** PROBLEM **
Below are records; reproduce exactly the lines from the one that has "left shoulder: (676, 416, 26)" through the one that has "right knee: (646, 493, 13)", ends included, and nothing more.

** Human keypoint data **
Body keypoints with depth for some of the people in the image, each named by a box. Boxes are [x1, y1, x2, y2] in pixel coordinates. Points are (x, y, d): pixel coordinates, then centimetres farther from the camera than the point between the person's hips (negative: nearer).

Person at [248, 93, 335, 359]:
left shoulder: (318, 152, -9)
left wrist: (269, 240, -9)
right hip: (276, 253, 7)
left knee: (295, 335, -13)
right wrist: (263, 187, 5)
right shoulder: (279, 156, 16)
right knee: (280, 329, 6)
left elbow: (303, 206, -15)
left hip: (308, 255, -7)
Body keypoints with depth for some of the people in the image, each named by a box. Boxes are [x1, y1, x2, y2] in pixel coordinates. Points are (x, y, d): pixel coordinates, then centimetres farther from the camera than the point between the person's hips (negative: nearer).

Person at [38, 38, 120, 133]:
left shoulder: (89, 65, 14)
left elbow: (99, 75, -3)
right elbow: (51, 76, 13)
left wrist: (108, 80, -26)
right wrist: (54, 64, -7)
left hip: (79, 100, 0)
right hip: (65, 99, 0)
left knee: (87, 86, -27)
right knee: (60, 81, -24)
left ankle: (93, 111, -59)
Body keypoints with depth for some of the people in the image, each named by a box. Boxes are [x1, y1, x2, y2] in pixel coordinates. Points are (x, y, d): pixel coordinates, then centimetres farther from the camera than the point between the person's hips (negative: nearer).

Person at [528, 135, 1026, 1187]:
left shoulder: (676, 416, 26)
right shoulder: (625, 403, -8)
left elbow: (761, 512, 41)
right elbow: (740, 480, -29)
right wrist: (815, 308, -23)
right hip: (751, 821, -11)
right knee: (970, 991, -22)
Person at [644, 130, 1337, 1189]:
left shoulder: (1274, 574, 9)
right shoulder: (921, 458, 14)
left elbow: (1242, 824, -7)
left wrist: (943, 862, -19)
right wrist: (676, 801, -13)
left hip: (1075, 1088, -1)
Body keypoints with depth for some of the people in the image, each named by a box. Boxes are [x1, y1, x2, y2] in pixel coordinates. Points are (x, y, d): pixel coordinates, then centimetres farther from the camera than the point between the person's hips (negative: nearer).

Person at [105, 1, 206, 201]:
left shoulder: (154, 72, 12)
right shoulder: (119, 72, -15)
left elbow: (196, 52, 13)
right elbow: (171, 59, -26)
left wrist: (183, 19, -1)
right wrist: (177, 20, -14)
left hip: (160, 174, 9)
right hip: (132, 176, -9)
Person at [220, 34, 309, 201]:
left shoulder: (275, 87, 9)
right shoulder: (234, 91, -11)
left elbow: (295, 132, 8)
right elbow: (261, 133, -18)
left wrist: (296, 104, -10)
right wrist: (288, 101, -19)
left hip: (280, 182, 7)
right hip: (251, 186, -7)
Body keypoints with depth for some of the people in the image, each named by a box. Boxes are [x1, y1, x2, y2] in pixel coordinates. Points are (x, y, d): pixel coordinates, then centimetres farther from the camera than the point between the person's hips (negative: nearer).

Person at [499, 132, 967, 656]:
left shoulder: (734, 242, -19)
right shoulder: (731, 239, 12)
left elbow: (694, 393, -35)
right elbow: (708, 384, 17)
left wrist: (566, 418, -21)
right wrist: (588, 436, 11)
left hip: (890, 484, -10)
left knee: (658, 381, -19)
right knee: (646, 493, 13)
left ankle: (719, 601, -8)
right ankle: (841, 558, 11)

** TASK ANSWER **
left shoulder: (676, 416, 26)
right shoulder: (625, 403, -8)
left elbow: (761, 512, 41)
right elbow: (740, 480, -29)
right wrist: (815, 308, -23)
right hip: (751, 821, -11)
right knee: (970, 991, -22)
Person at [644, 130, 1337, 1189]:
left shoulder: (1274, 574, 9)
right shoulder: (921, 458, 14)
left elbow: (1242, 824, -7)
left wrist: (943, 862, -19)
right wrist: (676, 801, -13)
left hip: (1075, 1088, -1)
Body keypoints with depth for some of the people in the image, each named by a box. Boxes are [x1, y1, x2, y2] in pixel coordinates. Points are (x, y, d): pixel coordinates, then centimetres farther from the camera than the point between the person's hips (negative: nearer).

Person at [105, 1, 206, 201]:
left shoulder: (154, 72, 12)
right shoulder: (119, 72, -15)
left elbow: (196, 52, 13)
right elbow: (171, 59, -26)
left wrist: (183, 19, -1)
right wrist: (177, 20, -14)
left hip: (160, 174, 9)
right hip: (132, 176, -9)
Person at [220, 34, 309, 201]:
left shoulder: (275, 87, 9)
right shoulder: (234, 91, -11)
left elbow: (295, 132, 8)
right elbow: (261, 133, -18)
left wrist: (296, 104, -10)
right wrist: (288, 101, -19)
left hip: (280, 182, 7)
right hip: (251, 186, -7)
Body keypoints with depth for some of the people in the image, each named by a box. Boxes are [x1, y1, x2, y2] in pixel coordinates. Points are (x, y, d): pixel coordinates, then centimetres farther from the camera than the point between the person's hips (negative: nearer).

Person at [499, 132, 967, 656]:
left shoulder: (734, 242, -19)
right shoulder: (731, 239, 12)
left elbow: (694, 393, -35)
right elbow: (708, 384, 17)
left wrist: (566, 418, -21)
right wrist: (588, 436, 11)
left hip: (890, 484, -10)
left knee: (658, 381, -19)
right knee: (646, 493, 13)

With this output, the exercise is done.